1649 Hybrid Bible - KJV with the Geneva notes


1560 Geneva Bible. Feel the waves of adulation.


The Pigrim's Progress. They didn't mention it here, but it's a religious allegory so no, it's not really a secular item.


Martin Luther's Sermons on The Letters of Peter and Jude, 1581


The Chronology of Ancient Kingdoms, Isaac Newton. 1728.


"It is often claimed that William Shakespeare's phraseology influenced the making of the King James Bible. This is actually quite erroneous, for it was Tyndale who influenced Shakespeare. Scholars have counted over 5,000 instances in which William Shakespeare used the language of William Tyndale!"

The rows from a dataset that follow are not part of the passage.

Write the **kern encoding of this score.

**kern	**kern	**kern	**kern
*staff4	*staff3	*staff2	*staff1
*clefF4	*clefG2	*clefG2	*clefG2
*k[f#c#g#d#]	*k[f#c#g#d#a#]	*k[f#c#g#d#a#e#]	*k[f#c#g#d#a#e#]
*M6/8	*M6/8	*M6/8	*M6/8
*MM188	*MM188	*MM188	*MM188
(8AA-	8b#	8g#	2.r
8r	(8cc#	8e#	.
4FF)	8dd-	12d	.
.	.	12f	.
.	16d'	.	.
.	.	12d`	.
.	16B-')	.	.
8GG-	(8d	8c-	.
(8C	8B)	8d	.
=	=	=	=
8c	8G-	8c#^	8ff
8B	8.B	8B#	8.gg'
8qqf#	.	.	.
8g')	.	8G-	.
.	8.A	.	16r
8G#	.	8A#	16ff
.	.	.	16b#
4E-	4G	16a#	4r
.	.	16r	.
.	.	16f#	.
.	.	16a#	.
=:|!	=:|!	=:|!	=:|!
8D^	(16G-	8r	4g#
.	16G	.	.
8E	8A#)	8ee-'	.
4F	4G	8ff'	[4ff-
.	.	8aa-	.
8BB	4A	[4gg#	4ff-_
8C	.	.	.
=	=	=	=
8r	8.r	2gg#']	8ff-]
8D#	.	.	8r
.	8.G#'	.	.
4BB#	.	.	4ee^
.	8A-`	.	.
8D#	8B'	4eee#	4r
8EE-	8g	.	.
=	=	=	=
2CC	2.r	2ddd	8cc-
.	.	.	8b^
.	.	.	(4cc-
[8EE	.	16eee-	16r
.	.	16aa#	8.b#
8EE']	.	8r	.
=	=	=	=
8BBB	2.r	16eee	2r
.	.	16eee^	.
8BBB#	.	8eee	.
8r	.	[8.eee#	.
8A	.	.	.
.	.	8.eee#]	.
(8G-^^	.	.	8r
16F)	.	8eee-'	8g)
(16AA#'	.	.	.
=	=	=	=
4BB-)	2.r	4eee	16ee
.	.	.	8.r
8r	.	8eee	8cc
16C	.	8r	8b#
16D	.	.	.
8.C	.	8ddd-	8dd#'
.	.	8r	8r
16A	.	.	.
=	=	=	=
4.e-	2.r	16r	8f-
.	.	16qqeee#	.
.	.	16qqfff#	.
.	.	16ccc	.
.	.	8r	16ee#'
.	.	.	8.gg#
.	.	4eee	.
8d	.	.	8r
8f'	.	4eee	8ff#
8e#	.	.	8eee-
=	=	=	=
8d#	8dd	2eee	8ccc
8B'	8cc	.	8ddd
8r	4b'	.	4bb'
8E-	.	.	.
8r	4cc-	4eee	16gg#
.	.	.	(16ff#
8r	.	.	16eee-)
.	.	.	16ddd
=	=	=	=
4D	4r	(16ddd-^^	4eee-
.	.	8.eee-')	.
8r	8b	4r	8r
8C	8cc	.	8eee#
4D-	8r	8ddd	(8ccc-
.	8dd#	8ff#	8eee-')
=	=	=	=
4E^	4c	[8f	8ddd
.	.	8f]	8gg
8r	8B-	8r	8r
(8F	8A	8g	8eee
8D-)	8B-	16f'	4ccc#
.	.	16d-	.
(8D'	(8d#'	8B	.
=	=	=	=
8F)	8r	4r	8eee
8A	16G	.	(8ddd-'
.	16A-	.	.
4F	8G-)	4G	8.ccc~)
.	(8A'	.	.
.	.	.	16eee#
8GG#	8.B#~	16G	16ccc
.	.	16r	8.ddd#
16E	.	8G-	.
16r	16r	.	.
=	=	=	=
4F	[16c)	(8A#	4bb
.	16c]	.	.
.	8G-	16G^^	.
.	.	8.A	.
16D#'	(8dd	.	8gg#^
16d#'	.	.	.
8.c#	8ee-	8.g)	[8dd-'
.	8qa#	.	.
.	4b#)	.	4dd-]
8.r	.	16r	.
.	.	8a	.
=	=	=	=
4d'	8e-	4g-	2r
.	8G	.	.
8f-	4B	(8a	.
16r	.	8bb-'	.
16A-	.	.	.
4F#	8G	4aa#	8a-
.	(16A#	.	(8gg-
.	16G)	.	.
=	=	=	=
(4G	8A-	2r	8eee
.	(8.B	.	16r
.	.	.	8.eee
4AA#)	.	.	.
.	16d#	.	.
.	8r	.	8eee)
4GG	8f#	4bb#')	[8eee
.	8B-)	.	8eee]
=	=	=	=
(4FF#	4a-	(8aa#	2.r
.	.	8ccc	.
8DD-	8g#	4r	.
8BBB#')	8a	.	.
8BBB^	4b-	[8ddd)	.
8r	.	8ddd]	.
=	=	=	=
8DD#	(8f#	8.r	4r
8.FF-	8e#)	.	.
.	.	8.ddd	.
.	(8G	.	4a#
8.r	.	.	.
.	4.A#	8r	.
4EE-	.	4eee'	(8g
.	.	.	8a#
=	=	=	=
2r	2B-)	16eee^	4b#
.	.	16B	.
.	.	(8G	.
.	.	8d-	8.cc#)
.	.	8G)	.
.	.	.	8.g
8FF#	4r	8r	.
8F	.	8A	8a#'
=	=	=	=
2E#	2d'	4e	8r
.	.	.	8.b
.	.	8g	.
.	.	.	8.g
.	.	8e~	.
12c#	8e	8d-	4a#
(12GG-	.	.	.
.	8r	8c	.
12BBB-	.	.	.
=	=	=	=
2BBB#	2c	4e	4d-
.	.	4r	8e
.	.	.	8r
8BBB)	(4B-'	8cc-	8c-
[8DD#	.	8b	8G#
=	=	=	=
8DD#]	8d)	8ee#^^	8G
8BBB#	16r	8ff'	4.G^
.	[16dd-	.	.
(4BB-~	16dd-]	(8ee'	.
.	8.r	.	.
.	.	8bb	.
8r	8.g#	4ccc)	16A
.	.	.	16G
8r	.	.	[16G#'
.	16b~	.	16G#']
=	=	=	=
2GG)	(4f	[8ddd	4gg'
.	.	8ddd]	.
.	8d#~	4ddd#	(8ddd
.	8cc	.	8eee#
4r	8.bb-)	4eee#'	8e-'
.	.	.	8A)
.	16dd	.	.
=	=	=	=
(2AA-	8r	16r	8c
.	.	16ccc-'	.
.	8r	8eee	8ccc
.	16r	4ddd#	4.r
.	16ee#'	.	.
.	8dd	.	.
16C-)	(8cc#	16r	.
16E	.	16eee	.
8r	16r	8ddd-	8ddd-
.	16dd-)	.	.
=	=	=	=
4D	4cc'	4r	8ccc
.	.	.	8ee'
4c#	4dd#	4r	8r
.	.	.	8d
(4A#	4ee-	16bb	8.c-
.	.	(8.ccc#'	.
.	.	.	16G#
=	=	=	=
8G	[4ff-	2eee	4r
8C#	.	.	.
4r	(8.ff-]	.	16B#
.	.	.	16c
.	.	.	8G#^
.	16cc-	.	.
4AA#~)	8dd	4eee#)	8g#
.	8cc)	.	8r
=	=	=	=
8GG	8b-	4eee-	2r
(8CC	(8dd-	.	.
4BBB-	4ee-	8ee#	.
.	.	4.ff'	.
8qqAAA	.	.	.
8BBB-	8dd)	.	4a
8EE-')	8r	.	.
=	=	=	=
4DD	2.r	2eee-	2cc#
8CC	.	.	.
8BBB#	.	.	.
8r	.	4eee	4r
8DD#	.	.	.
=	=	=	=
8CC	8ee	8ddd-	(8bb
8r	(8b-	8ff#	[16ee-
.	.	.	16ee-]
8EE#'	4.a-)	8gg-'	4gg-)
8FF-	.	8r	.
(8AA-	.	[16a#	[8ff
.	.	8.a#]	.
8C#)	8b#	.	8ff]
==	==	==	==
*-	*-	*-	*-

I found some sources which claim Shakespeare based his language on Tyndale, but they were all evangelical Christian ones. The others talked about the latter having an influence on the former (many didn't even mention this, though that is unfair).


Greek NT, 1550


Counter-Reformation Bible, 1556


1519 Erasmus Bible

I overheard a conversation between one curator and someone - on usual weekdays they got 800 people, but the day I went there were 1,200.

There was also an activity room, where visitors (mainly kids) could do various things. Tellingly, virtually the activities had nothing to do with the Dead Sea Scrolls, even peripherally:


"Print Your Own Bible Lead Here!" (notice it's not "Print Your Own Dead Sea Scroll Here!")


Buy extracts from the KJV


Printing John 3:16 (not in the Dead Sea Scrolls) in Greek


Printing 1 John 4:8 (not in the Dead Sea Scrolls) in Greek


13th Century Bible

I was toying with telling them, at the end of the exhibition, that I was impressed by the Bible's integrity over the centuries, and the faith of all the people involved in preserving these religious texts, and that I wanted to know more about Christ. That would've been like a Wet Dream for them, but then Onanism is a Sin, so I decided not to lead them down the Path to Destruction.


"Free Will Gift For Guides. $2.00"
I think they meant "GOOD Will Gift"


Dead Sea product placement outside the exhibition rooms

Surprisingly, I didn't see anyone using their Camera Flashes during the exhibition - the crowd was remarkably well-behaved.